While returning to upstate New York in the middle of December will be a tremendous shock to my very warm blood, I'm excited to come back in the thick of the Christmas season. Dominicans take decorating for Christmas very seriously (two people at World Vision did nothing but decorate the office for a solid week), but I just couldn't get into it with Christmas trees next to palm trees and fake snowflakes hanging in tropical breezes. Christmas has always been a cold weather event for me, so for it to truly be the holiday season in my mind I need chilly weather, incessant holiday music (in English), obnoxiously large down jackets, and mugs of hot cocoa. Watch out Christmas - here I come.

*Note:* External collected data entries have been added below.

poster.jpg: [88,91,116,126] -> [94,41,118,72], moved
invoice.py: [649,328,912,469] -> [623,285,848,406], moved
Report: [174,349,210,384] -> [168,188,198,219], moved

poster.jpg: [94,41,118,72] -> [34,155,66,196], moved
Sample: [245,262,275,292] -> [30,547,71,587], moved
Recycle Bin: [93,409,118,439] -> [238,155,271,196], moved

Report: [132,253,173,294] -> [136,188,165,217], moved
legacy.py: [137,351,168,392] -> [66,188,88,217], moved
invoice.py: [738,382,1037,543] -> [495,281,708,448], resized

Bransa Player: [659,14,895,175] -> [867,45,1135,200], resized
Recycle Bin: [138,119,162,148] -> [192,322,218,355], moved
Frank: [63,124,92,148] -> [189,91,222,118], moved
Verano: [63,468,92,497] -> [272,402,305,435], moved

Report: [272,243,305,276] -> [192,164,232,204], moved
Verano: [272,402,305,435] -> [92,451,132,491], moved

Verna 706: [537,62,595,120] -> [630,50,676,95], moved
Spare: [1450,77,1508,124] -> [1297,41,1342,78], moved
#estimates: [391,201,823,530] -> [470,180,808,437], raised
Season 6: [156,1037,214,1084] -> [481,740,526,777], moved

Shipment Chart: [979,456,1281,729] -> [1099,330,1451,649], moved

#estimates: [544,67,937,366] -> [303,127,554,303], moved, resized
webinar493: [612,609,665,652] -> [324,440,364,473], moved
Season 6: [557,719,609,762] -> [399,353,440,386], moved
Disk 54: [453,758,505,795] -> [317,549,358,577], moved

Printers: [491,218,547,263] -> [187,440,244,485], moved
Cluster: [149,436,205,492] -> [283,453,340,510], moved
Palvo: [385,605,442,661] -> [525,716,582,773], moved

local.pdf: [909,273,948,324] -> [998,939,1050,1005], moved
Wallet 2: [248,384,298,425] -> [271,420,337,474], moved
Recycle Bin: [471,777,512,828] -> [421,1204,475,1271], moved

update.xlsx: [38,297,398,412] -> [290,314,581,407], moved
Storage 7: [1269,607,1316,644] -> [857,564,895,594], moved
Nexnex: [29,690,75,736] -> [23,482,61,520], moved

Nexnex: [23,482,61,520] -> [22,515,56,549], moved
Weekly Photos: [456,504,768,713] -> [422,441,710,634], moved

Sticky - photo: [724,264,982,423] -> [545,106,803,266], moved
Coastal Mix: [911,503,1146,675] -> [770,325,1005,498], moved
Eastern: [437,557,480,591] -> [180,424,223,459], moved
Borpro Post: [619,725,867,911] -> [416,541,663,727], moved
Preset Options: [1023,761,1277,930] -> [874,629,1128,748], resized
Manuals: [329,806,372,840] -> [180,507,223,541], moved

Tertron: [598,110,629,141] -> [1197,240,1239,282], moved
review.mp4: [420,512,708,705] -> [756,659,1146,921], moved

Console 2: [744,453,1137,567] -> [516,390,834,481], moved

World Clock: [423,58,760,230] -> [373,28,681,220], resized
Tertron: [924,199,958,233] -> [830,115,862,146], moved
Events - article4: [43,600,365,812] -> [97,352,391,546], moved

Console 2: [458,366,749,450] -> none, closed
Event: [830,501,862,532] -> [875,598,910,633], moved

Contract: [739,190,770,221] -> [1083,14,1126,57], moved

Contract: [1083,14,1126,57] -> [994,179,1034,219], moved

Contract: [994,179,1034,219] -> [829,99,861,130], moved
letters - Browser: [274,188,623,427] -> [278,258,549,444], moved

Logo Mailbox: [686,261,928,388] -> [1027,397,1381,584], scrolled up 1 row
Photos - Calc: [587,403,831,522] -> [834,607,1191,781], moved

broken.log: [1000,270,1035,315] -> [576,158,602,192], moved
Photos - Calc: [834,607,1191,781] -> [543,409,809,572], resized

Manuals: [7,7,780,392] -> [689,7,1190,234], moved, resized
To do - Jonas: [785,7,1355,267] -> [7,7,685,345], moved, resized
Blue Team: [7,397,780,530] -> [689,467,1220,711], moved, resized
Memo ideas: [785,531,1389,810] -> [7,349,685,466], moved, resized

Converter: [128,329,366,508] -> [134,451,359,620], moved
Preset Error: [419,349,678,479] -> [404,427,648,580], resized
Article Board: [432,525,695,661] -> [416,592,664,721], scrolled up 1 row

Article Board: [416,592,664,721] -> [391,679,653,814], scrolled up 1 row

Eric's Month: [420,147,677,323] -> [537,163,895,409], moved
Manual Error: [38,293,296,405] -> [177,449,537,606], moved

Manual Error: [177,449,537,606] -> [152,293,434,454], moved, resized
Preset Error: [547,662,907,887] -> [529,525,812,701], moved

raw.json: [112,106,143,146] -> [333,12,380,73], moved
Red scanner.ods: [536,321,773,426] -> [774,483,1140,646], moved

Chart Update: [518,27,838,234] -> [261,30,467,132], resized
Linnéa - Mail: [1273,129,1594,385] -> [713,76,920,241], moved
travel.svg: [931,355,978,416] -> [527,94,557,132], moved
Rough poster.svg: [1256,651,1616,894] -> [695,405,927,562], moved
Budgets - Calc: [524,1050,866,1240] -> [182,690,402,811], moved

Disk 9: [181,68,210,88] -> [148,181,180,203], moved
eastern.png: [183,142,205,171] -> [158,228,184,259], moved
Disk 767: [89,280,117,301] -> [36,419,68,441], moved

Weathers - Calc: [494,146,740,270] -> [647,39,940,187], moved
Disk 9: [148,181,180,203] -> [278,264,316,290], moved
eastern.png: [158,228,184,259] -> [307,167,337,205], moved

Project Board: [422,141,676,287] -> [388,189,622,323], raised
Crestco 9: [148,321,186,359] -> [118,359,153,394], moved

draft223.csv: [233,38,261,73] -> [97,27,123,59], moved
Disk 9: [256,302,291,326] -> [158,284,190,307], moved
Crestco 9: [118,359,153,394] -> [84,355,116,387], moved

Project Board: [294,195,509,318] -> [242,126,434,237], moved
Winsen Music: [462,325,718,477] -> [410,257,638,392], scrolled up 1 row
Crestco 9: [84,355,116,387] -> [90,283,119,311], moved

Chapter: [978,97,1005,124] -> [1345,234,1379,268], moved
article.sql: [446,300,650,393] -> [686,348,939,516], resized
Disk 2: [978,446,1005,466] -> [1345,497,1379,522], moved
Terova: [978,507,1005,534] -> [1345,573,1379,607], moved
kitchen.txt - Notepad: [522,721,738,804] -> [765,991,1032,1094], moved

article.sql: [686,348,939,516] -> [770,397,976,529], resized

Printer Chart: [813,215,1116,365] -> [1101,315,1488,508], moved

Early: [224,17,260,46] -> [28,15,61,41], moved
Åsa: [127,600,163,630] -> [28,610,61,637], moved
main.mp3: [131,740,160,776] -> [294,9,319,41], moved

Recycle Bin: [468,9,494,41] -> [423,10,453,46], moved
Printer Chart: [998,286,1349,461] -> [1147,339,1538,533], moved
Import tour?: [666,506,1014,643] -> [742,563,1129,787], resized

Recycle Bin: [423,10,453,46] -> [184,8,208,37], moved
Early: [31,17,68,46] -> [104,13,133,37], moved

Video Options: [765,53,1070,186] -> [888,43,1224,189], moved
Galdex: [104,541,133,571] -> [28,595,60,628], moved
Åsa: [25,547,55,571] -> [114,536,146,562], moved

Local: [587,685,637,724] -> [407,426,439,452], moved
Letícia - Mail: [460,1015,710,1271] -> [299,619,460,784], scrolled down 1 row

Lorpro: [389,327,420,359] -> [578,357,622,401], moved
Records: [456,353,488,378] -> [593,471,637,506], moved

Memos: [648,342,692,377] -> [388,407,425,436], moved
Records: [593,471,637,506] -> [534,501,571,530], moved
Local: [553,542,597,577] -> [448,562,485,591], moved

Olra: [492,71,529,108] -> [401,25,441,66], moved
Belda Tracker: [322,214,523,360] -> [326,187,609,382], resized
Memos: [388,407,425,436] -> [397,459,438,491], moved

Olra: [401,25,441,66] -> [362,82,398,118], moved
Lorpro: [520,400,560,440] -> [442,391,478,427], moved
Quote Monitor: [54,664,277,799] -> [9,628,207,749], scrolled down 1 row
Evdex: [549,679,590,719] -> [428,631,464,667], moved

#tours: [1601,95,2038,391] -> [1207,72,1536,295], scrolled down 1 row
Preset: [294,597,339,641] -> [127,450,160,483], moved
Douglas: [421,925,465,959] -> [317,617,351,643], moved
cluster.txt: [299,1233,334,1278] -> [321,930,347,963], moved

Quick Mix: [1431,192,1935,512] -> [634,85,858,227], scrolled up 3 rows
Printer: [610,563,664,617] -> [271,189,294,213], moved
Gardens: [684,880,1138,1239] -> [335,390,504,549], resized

So what's next for me now that my Dominican adventure is over? After I manage to chip my frozen self off the plane in Rochester, I'm putting my head down and focusing on finding a job. I'm planning to move to Washington, DC and find a communications-related position in the human services non-profit sector. Given the state of the economy and that I can't imagine any organization hiring in the middle of the holiday season, I think it's going to take awhile. Figures were released yesterday stating that the US just experienced the highest one-month drop in employment in 34 years. (Mom? Dad? You missed me enough to let me keep living at home, right? More quality family time?) Please keep your fingers crossed for me, or send up a prayer, or fire someone in your own organization and give me a call. I accept all types of support.
While I'm talking about Christmas and non-profits and while I have you as a captive audience, I have a request to make for this holiday season. If you find yourself stumped for what to buy a friend or a family member for a gift this year, please consider making a donation to a non-profit in that person's name. This year more than ever non-profits need financial help. With our lovely recession, the usual donors have less to give and as the unemployment rate goes up, more people are relying on social services that operate using donations.
Well, I think that's all for this blog. Thanks for joining me on my Dominican adventure and sharing your comments throughout my two months there. I'm so happy so many people have enjoyed following along with me. I feel like at times I had a tendency to report on the negatives, but I just want to reinforce that for every gripe you read about, there were a million more good things that I didn't write about. This has definitely been one of the most valuable and most meaningful experiences I've had in my life. Unfortunately, it will also probably be my last adventure for a while. I don't have any trips planned for the near future, but I will revive the blog when I hit the road again. (Next stop: China!)
Time to adios!
PS: My cut has finally closed up. I'm returning home without medical tape or even a bandaid!